SELECTED PASSAGE:
-- -- --

When the government or a member claims that a Budget presentation is needed outside the House well before it happens inside the House in order to communicate directly to the people or because of a perceived flaw in the parliamentary institution, there is a danger that the representative role of each and every member of this House is undermined, that respect for the institution is diminished, and that Parliament is rendered irrelevant. Parliamentary democracy is not vindicated by the government conducting a generally one-sided public relations event on the Budget well in advance of members having an opportunity to hold the government to account for the Budget in this Chamber.

I can well appreciate that parliamentary proceedings can be animated and often emotional, and they can be cumbersome. It may not be the most efficient of political systems, but it is a process that reflects the reality that members, like the people of Ontario, may not be of one mind on matters of public policy. A mature parliamentary democracy is not a docile, esoteric or one-way communications vehicle; it is a dynamic, interactive and representative institution that allows the government of the day to propose and defend its policies -- financial and otherwise. It also allows the opposition to scrutinize and hold the government to account for those policies. It is an open, working and relevant system of scrutiny and accountability. If any members of this House have a problem with the concept of parliamentary democracy, then they have some serious explaining to do.

-- -- --

EXERCISE DATA:
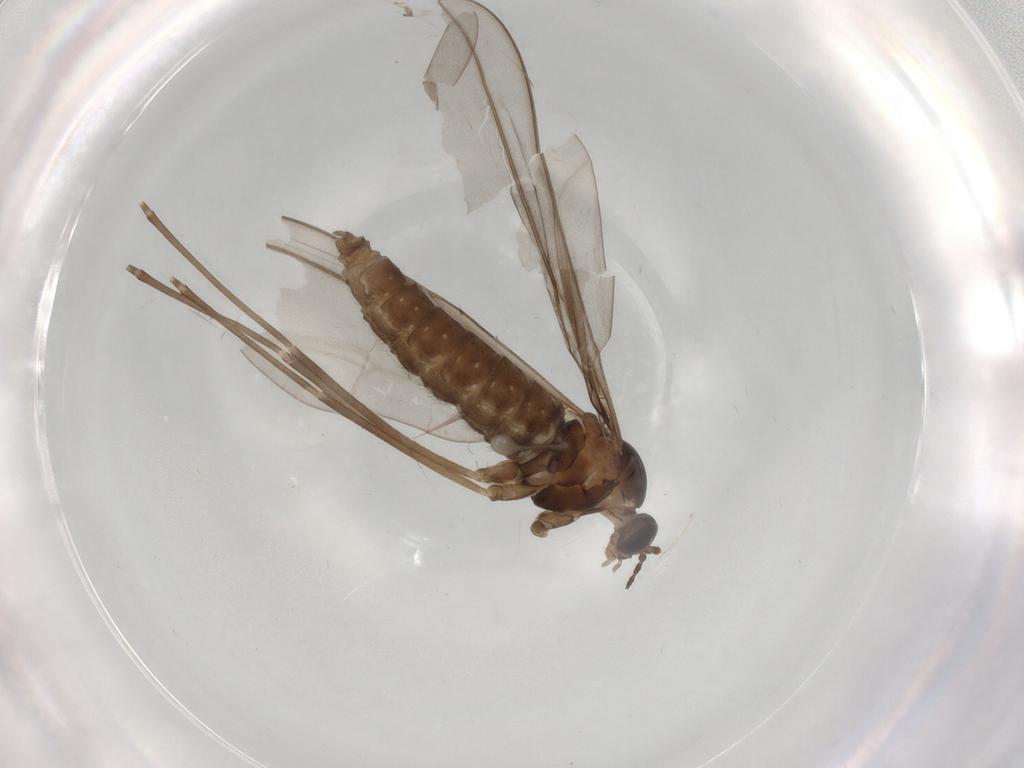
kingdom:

-- -- --

ABOUT THIS EXERCISE:
Output, word for word, the part of the passage on parliamentary democracy that opens with the words containing "When the government" and closes with "in this Chamber.". The data comes from a source unrelated to the passage on parliamentary democracy.

SOLVED PROBLEM:
When the government or a member claims that a Budget presentation is needed outside the House well before it happens inside the House in order to communicate directly to the people or because of a perceived flaw in the parliamentary institution, there is a danger that the representative role of each and every member of this House is undermined, that respect for the institution is diminished, and that Parliament is rendered irrelevant. Parliamentary democracy is not vindicated by the government conducting a generally one-sided public relations event on the Budget well in advance of members having an opportunity to hold the government to account for the Budget in this Chamber.